1. A method of allocating memory, comprising:

allocating a set of memory locations for at least a portion of a data structure, wherein the allocated set comprises memory space storing a counter corresponding to each memory location in the set.

2. The method as claimed in claim 1 wherein the allocating comprises allocating a sequential set of memory locations.

3. The method as claimed in claim 1 wherein the allocating comprises allocating memory locations for at least a portion of a linked list data structure.

4. The method as claimed in claim 1 wherein the allocating further comprises populating a portion of the allocated set with a counter value for each allocated memory location.

5. The method as claimed in claim 4 wherein the populating comprises populating by use of at least one of an incrementally increasing value and an incrementally decreasing value.

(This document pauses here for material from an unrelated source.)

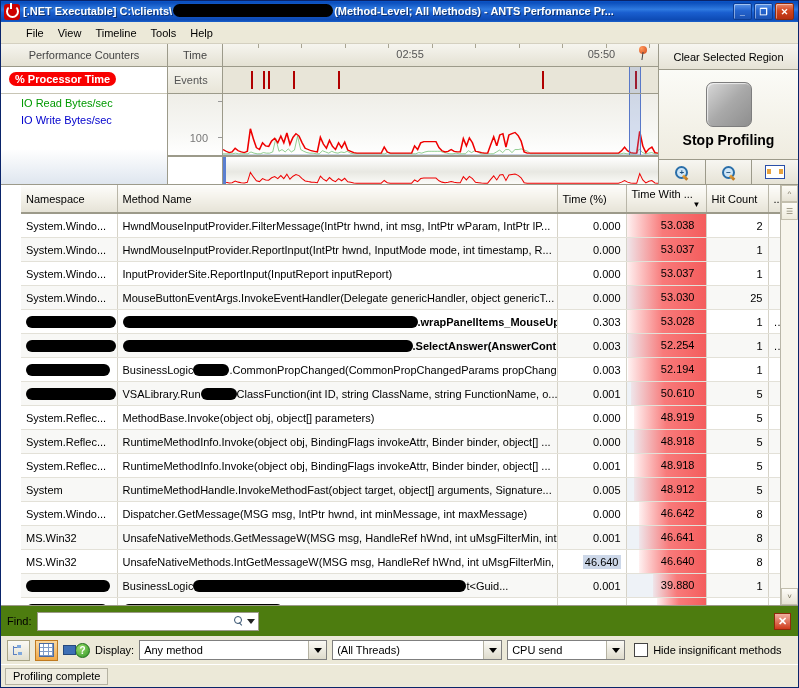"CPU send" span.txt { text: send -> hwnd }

6. The method as claimed in claim 5 wherein the populating further comprises populating based on a position of the allocated memory location within the allocated set.

7. The method as claimed in claim 1 further comprising:

dividing a data structure for which a memory allocation is requested into a number of segments.

8. The method as claimed in claim 7 wherein the dividing is performed based on a predetermined segment size.

9. The method as claimed in claim 7 further comprising:

repeating the allocating for each segment of the divided data structure.

10. The method as claimed in claim 7 wherein the allocating comprises allocating a sequential set of memory locations.

11. The method as claimed in claim 7 wherein the allocating further comprises populating a portion of the allocated set with a counter value for each allocated memory location.

12. The method as claimed in claim 11 wherein the populating comprises populating by use of at least one of an incrementally increasing value and an incrementally decreasing value.

13. The method as claimed in claim 12 wherein the populating further comprises populating based on a position of the allocated memory location within the allocated set.

14. A memory or a computer-readable medium storing instructions which, when executed by a processor, cause the processor to allocate a set of memory locations for at least a portion of a data structure, wherein the allocated set comprises memory space arranged to store a counter corresponding to each memory location in the set.

15. A memory allocation apparatus, comprising:

a processor;

a memory communicatively coupled with the processor and comprising sequences of instructions which, when executed by the processor, cause the processor to allocate a set of memory locations for at least a portion of a data structure, wherein the allocated set comprises memory space arranged to store a counter corresponding to each memory location in the set.

16. A method of traversing a data structure, comprising:

incrementing, by a predetermined value, a reference address of a pointer to a first data structure of a portion of a set of allocated memory locations to obtain a reference address to a second data structure in the portion of the set, wherein the portion of the set of allocated memory locations comprises a counter for each allocated memory location.

17. The method as claimed in claim 16 wherein the incrementing is performed based on at least one counter value.

18. The method as claimed in claim 16 wherein the incrementing further comprises applying a function to a portion of at least one of the first data structure and the second data structure.

19. The method as claimed in claim 16 further comprising:

fetching a segment comprising a portion of data structures of the set of allocated memory locations.

20. The method as claimed in claim 19 wherein the fetching comprises fetching a segment comprising a portion of data structures of the set of allocated memory locations based on a predetermined segment size.